We have these setings in Azure,

  {
    "name": "Umbraco.Core.LocalTempStorage",
    "value": "EnvironmentTemp",
    "slotSetting": false
  },
  {
    "name": "Umbraco.Core.MainDom.Lock",
    "value": "SqlMainDomLock",
    "slotSetting": false
  },
  {
    "name": "Umbraco.Examine.LuceneDirectoryFactory",
    "value": "Examine.LuceneEngine.Directories.SyncTempEnvDirectoryFactory, Examine",
    "slotSetting": false
  }

I have restarted the Azure web app to make it work. There is only one server. We are fear that this will happen again, What can we do?

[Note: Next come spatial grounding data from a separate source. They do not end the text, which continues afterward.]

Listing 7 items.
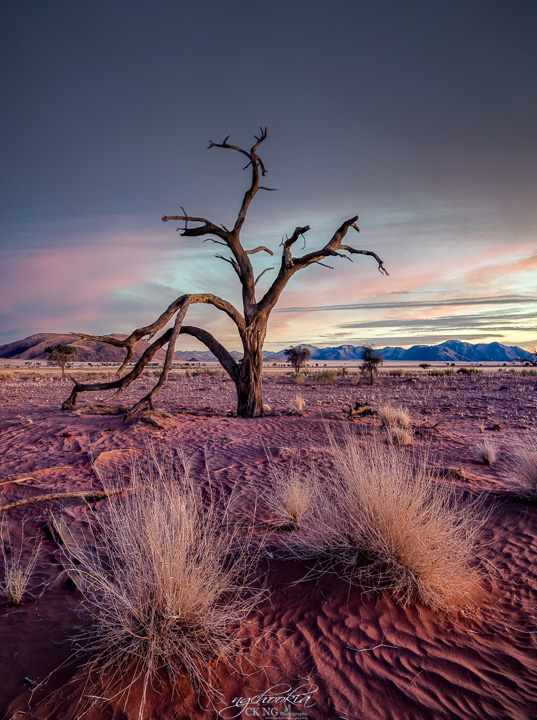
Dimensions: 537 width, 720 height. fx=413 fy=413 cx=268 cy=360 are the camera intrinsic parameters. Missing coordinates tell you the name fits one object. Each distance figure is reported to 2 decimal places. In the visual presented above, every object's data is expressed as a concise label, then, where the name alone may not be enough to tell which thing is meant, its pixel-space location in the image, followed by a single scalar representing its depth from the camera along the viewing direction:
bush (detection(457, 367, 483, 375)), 44.83
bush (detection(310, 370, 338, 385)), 31.02
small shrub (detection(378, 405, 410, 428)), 11.35
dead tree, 12.41
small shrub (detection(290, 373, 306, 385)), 32.98
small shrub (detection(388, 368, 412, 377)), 44.58
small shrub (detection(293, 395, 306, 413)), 15.39
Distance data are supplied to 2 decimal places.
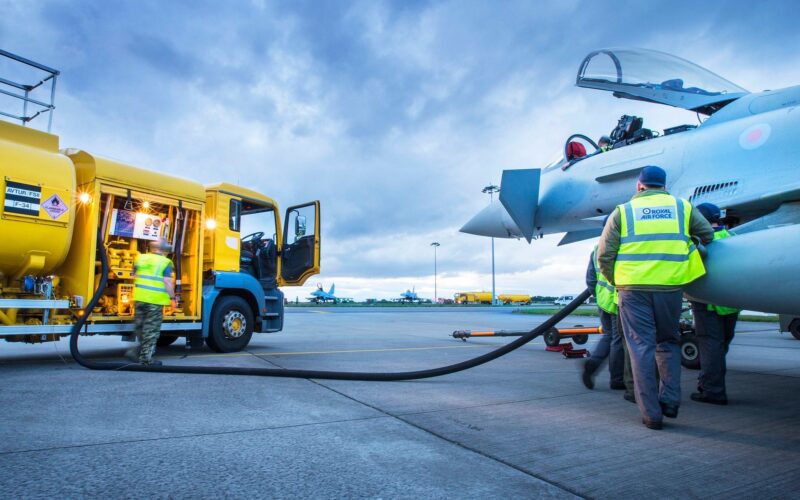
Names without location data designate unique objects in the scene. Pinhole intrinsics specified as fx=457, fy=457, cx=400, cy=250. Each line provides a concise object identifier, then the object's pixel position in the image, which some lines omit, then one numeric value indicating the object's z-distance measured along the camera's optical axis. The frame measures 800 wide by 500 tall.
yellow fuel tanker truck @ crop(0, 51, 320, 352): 5.19
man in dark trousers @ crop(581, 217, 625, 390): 4.41
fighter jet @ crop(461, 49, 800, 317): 2.76
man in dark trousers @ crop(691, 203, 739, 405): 3.86
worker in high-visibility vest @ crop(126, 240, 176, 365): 5.50
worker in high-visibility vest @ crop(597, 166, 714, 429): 3.05
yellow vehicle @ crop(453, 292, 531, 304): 68.00
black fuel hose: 4.55
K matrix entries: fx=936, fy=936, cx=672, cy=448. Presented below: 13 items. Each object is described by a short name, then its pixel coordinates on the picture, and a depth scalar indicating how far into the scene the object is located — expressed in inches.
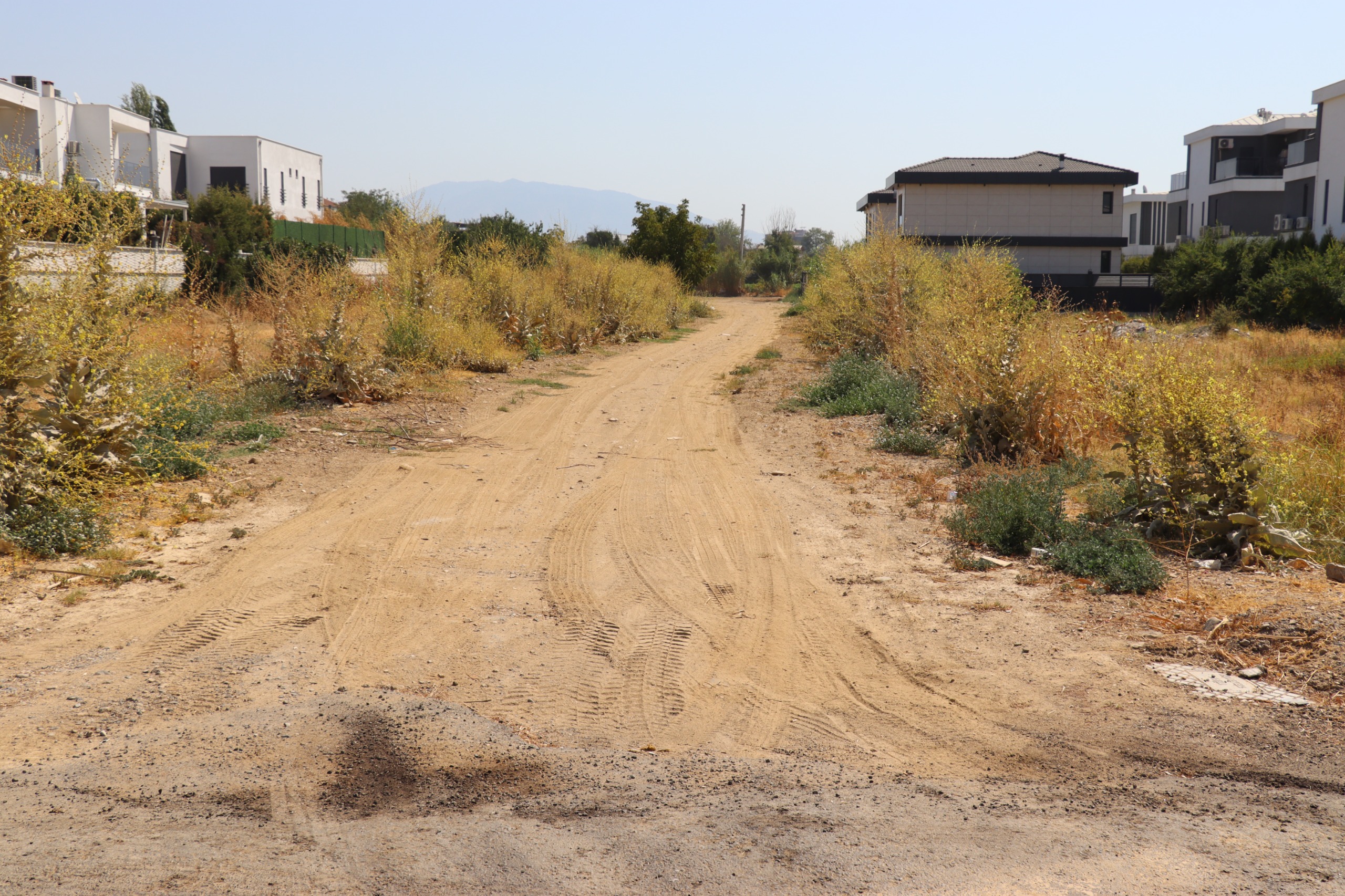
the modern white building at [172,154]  1416.1
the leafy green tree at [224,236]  979.9
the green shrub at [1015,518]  296.4
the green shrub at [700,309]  1504.7
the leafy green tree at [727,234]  3538.4
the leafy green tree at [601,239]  2022.6
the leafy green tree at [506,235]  1074.7
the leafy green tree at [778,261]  2508.6
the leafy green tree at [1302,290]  1069.1
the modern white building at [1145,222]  2233.0
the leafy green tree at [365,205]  2293.3
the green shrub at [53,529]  267.6
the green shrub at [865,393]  516.7
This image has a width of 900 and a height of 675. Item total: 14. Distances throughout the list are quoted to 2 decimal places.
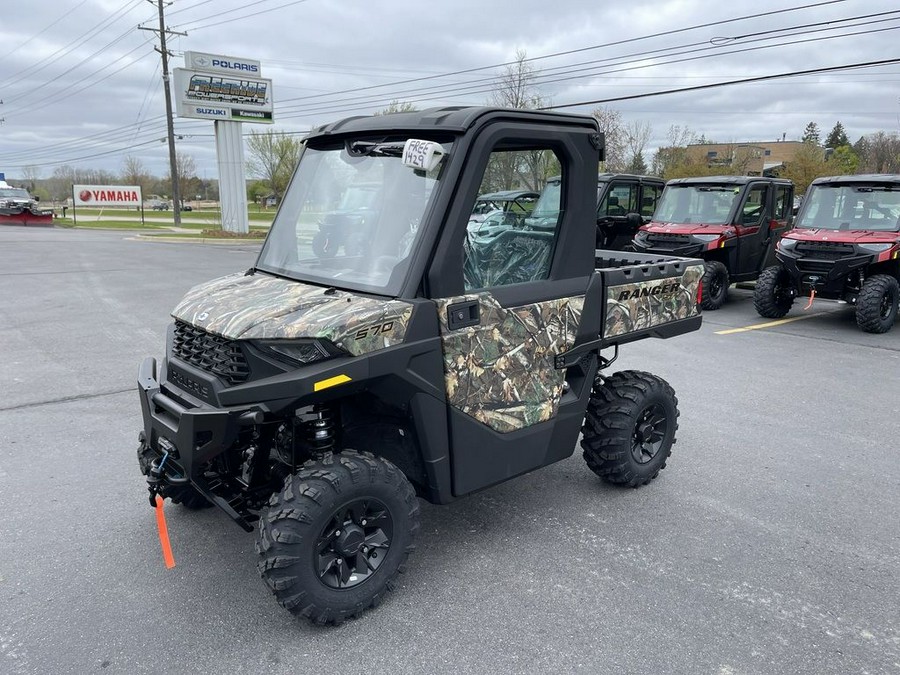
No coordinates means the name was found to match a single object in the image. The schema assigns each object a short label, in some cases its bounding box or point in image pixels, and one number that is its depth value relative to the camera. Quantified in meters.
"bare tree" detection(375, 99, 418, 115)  31.95
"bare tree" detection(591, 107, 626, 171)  30.66
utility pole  31.72
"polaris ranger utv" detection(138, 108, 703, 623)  2.68
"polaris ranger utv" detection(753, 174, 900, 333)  9.09
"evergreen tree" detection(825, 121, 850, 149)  88.24
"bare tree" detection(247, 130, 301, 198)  48.81
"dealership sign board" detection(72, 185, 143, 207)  43.31
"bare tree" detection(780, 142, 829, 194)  30.91
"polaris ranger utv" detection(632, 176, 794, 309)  11.28
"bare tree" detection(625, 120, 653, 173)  37.75
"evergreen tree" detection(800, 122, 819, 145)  86.91
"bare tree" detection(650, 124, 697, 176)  39.75
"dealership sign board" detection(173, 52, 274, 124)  26.42
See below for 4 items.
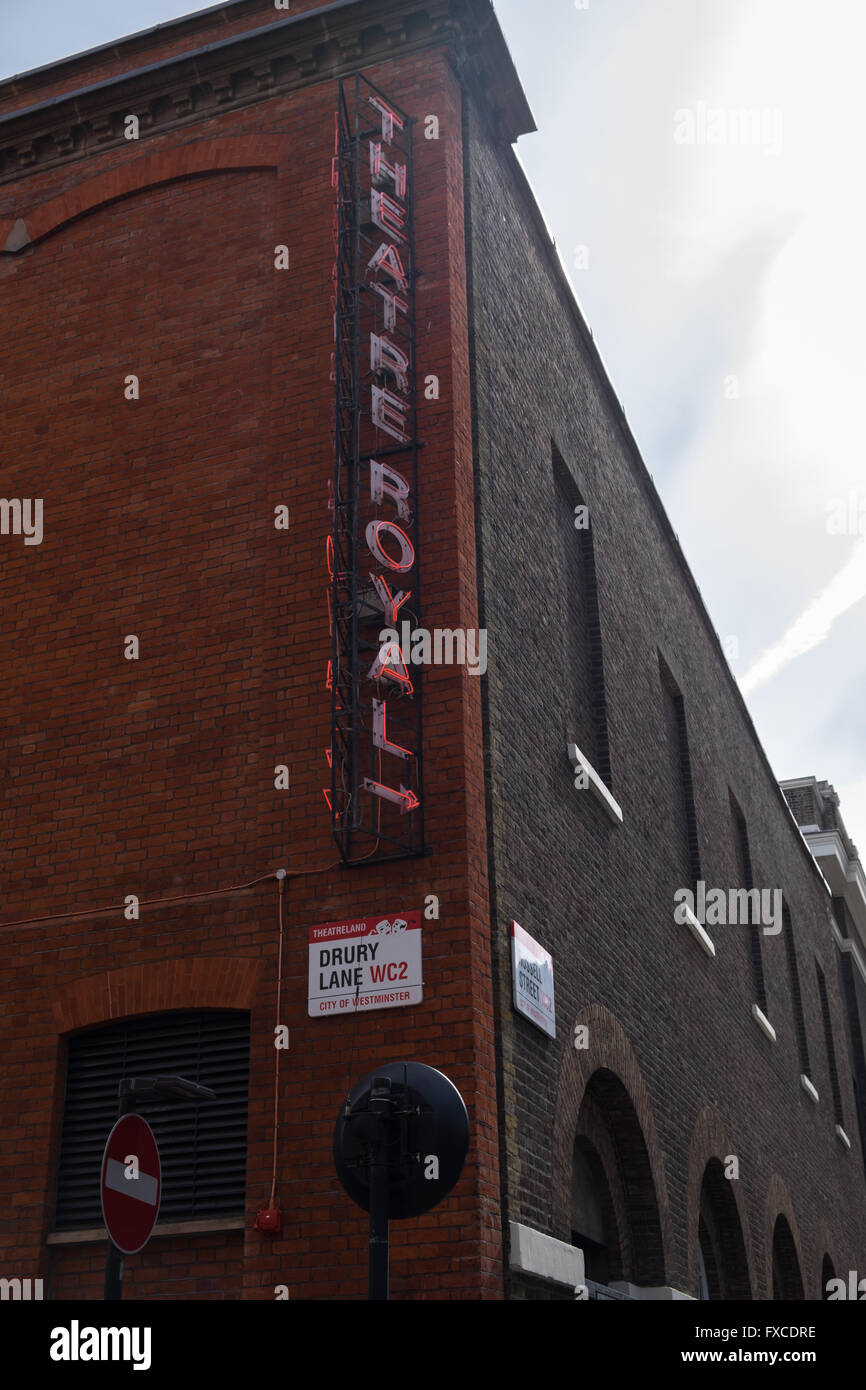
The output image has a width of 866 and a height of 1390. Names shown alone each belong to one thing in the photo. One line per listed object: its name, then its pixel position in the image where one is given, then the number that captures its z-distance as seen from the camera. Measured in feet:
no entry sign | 23.32
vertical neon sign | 30.19
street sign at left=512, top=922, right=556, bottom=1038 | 30.27
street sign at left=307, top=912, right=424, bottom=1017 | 28.45
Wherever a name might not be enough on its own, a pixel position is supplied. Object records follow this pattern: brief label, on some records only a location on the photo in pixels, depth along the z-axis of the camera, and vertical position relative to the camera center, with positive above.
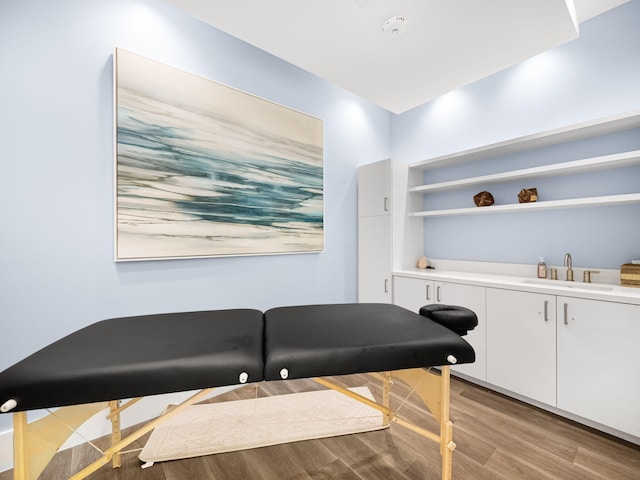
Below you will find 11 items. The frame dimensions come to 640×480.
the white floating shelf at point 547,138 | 1.73 +0.75
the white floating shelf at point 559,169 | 1.70 +0.50
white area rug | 1.49 -1.14
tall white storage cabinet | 2.68 +0.10
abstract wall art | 1.68 +0.53
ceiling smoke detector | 1.45 +1.16
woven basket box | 1.73 -0.24
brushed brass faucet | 2.02 -0.21
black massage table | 0.71 -0.35
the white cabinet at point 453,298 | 2.09 -0.51
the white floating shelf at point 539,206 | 1.68 +0.24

p-m-j commented 2 years ago

@iqb-dawn if it’s a small site the easiest thing that guarantees you will never get exceptions thrown relating to the nucache physical files is to just turn off the nucache physical files see example here https://our.umbraco.com/documentation/Reference/V9-Config/NuCacheSettings/#additional-settings, the only down side being for a large site it may take longer to boot.

soreng commented 2 years ago

@p-m-j as per above

we are using Umbraco version 8.12.2

Switching of the file creation is a v9 feature AFAIK.

p-m-j commented 2 years ago

Switching off the file creation is a v9 feature AFAIK.

The same setting was around in v8, the documentation for it is hidden away on this page https://our.umbraco.com/Documentation/Fundamentals/Setup/Server-Setup/Load-Balancing/azure-web-apps-v8 (search this page for PublishedSnapshotServiceOptions)


I'm going to lock conversation here, please open a new issue if you have steps to reproduce or detailed logs.